◆ Text under study ◆
The most significant difference between NFT projects in China and the international market lies in this concept of decentralization, where decision-making power is taken from one centralized entity and given to member-owned communities, known as Decentralized Autonomous Organizations (DAOs). While there’s continued debate about the actual degree of decentralization of projects within the international community, with many projects working towards full decentralization, China’s NFT market strictly follows the country’s laws and regulations, and its projects are overwhelmingly centralized.
China’s state-backed blockchain infrastructure Blockchain Services Network (BSN) released on Jan. 24 its own NFT infrastructure called BSN-DDC, short for Blockchain Services Network Distributed Digital Certificate.
BSN-DDC provides companies with blockchain infrastructure to build their own NFT platforms that comply with Chinese regulations.
The infrastructure has integrated 10 public blockchains, including Algorand, Cosmos, Ethereum, Polkadot, Tezos, and Nervos. These integrated versions of public blockchain work differently from their original versions: they set restrictions on who can govern the blockchain, identify all participants, and use fiat currency for payments instead of cryptocurrency.
Ant Group: JingTan (Topnod)
Alibaba’s fintech affiliate Ant Group launched its digital collectible platform AntChain Fan Points last June, which was renamed Topnod (Jingtan in Chinese) last December. The platform runs on a consortium blockchain built by AntChain, Ant’s blockchain arm.
Users are not allowed to resell digital collectibles bought on Topnod, and can only gift them to authenticated users after holding them for more than 180 days.
Collections on the platform often have a price range of RMB 20-30 (about $3 to $5) and a limited collectible count of 8,000 to 10,000. The platform uses its own payment system on Alipay, one of mainland China’s two main cashless payment companies. All users need to complete real-name identity verification and transact with fiat currency.
The platform boasts a fast and cheap transaction speed. “Topnod was able to provide a technical capability to process 100,000 digital collectible transactions per second during a Spring Festival digital campaign in 2022. This leads the consortium blockchain industry,” a Topnod spokesperson said.
Topnod works with various national museums in China to produce digital versions of historical relics. They also work with painters, ethnic minority embroidery artists, and more. Topnod recently collaborated with the Shanghai Symphony Orchestra, releasing 10,000 pieces of audio collectibles from the earliest symphony phonographic record in China, priced at RMB 19.9 ($3.15) apiece. The collection featured two pieces of the 1929 recording from the Spanish composer Manuel de Falla’s ballet piece El amor brujo.
Tencent’s digital collectible platform Huanhe is built on Tencent’s Zxin Chain, a government-authorized enterprise blockchain network, and has a more diverse collection when compared to Topnod. Huanhe works with museums, well-known artists, auto brands, consumer product brands, and charity organizations to release various digital works.
Chinese platforms often use digital collectibles to promote cultural heritage and accelerate the digitization of the cultural and museum industries. For example, Huanhe offers digital versions of murals from the famed Dunhuang Mogao Grottoes, at RMB 118 apiece ($18), around the same price as a digital painting by the famous painter Qi Baishi, as well as other ancient Chinese artworks.

◆ Extracted material ◆
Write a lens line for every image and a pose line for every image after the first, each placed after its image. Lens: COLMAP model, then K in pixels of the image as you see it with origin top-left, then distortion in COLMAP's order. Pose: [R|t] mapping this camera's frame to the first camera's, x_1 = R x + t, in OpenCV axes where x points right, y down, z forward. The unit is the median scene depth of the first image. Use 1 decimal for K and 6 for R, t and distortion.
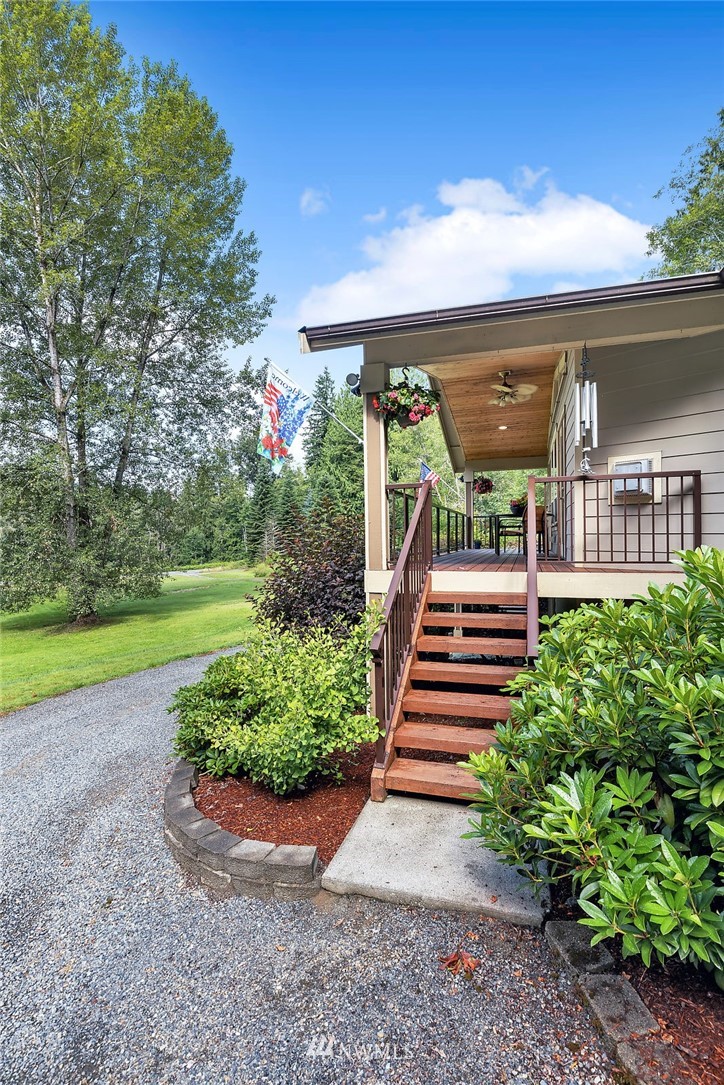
==
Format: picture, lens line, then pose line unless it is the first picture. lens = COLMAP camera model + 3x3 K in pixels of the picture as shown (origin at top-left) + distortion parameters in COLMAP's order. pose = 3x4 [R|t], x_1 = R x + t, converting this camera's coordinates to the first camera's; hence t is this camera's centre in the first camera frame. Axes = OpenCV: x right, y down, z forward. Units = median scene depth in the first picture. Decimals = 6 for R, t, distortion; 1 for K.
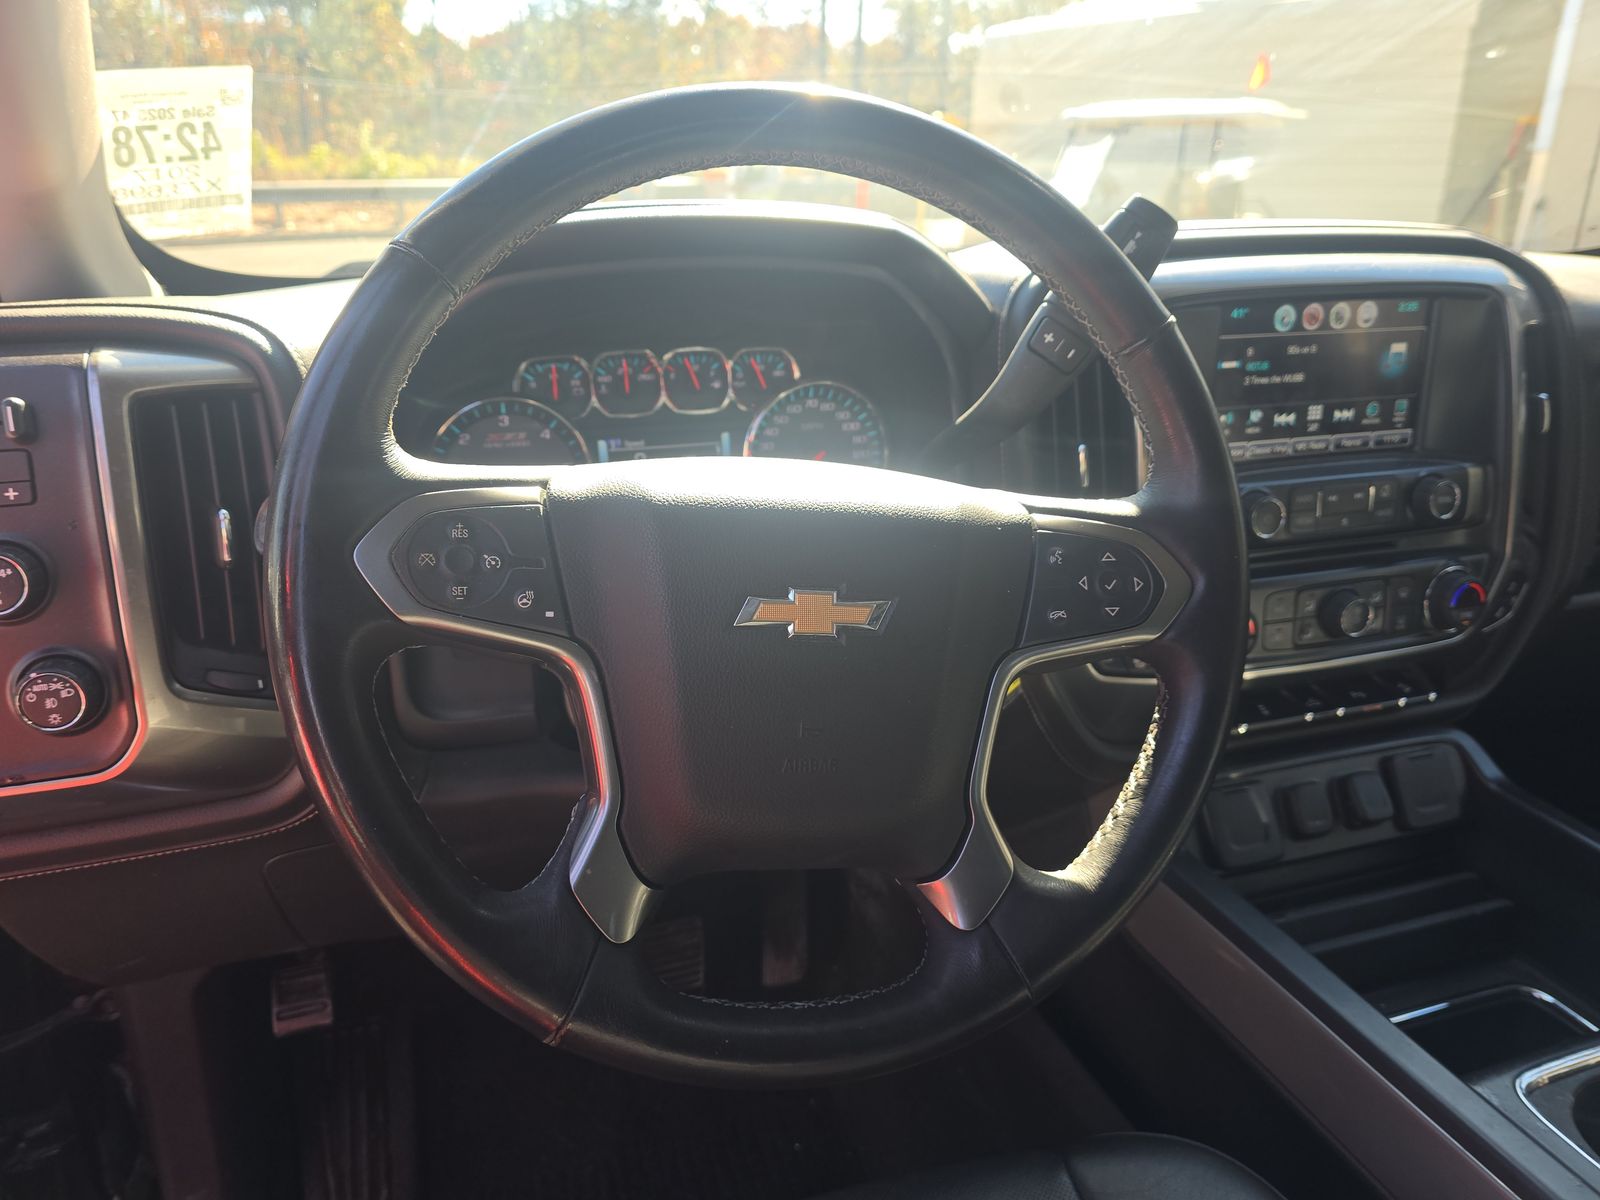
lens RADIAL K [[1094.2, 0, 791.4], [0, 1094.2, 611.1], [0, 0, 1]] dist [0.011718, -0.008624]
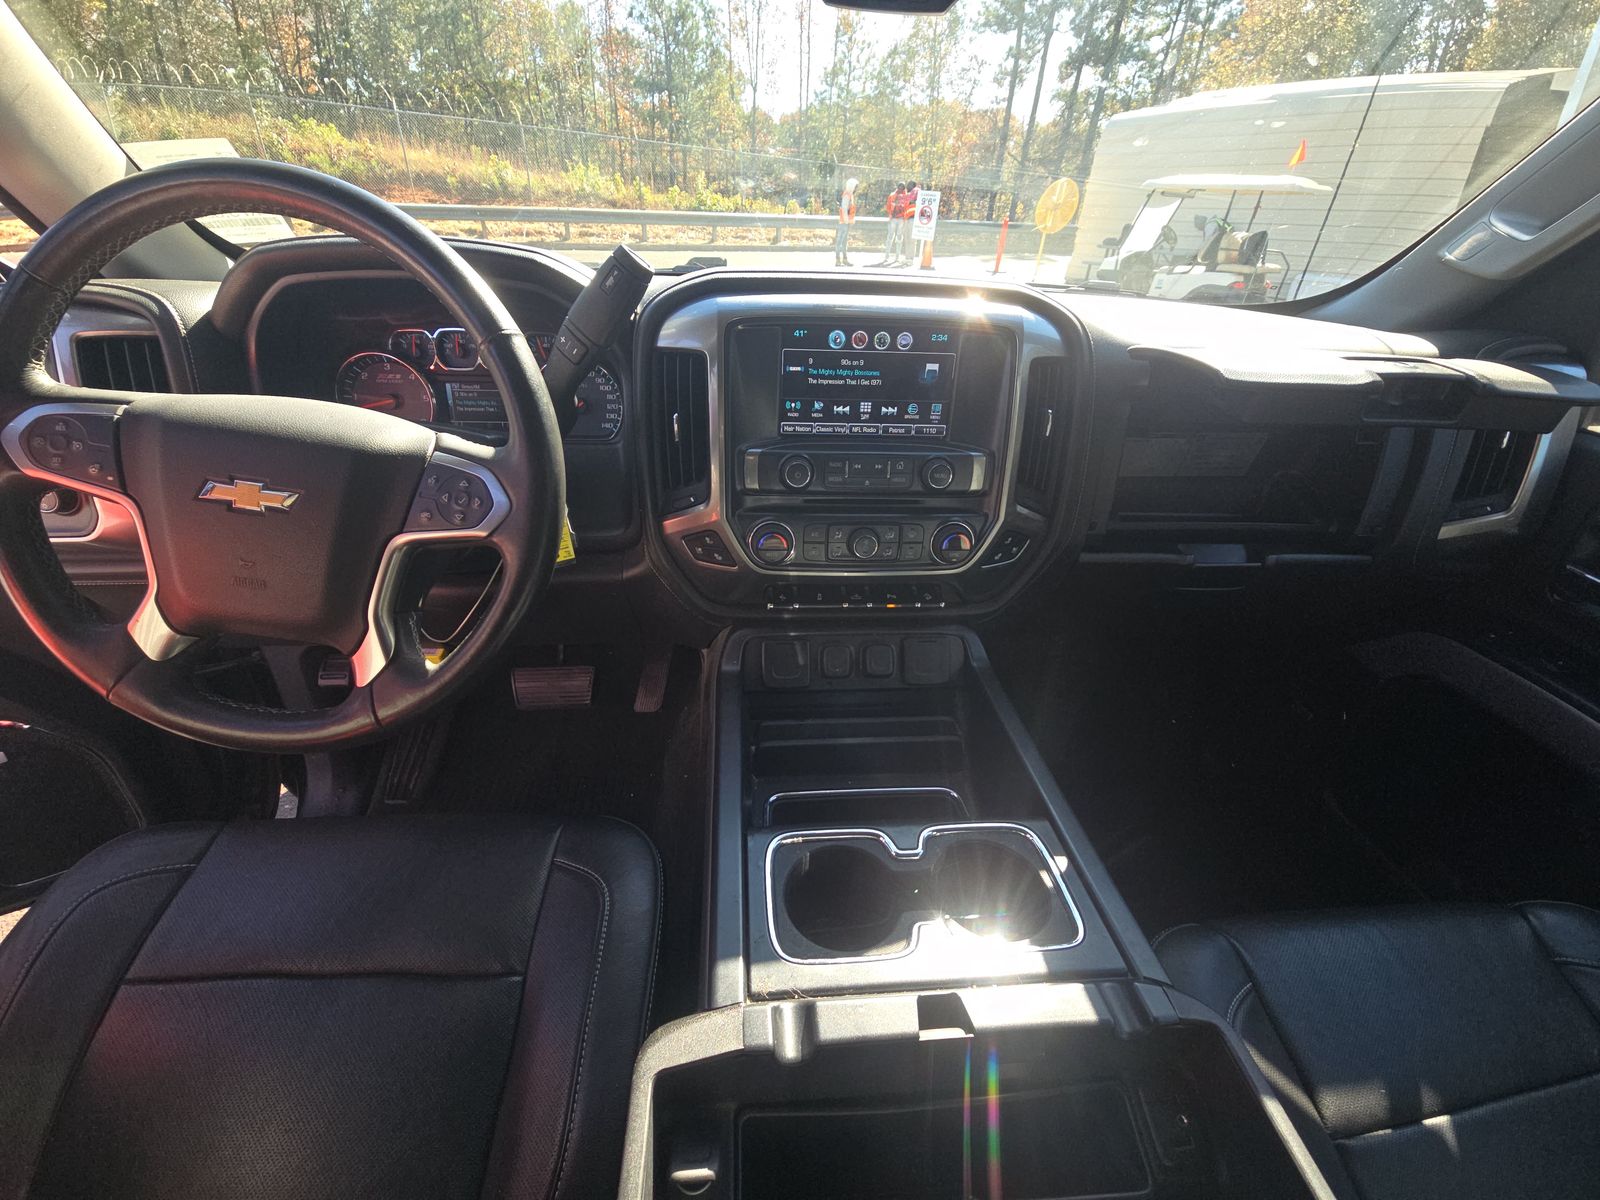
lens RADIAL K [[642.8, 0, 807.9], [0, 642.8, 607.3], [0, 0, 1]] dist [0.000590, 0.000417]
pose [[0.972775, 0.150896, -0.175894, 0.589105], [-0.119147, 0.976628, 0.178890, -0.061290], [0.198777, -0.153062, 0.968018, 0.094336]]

◆ Exercise ◆
Repeat verbatim the portion of the text on China's NFT market that runs from "The most significant" up to and including "are overwhelmingly centralized.".

◆ Solved problem ◆
The most significant difference between NFT projects in China and the international market lies in this concept of decentralization, where decision-making power is taken from one centralized entity and given to member-owned communities, known as Decentralized Autonomous Organizations (DAOs). While there’s continued debate about the actual degree of decentralization of projects within the international community, with many projects working towards full decentralization, China’s NFT market strictly follows the country’s laws and regulations, and its projects are overwhelmingly centralized.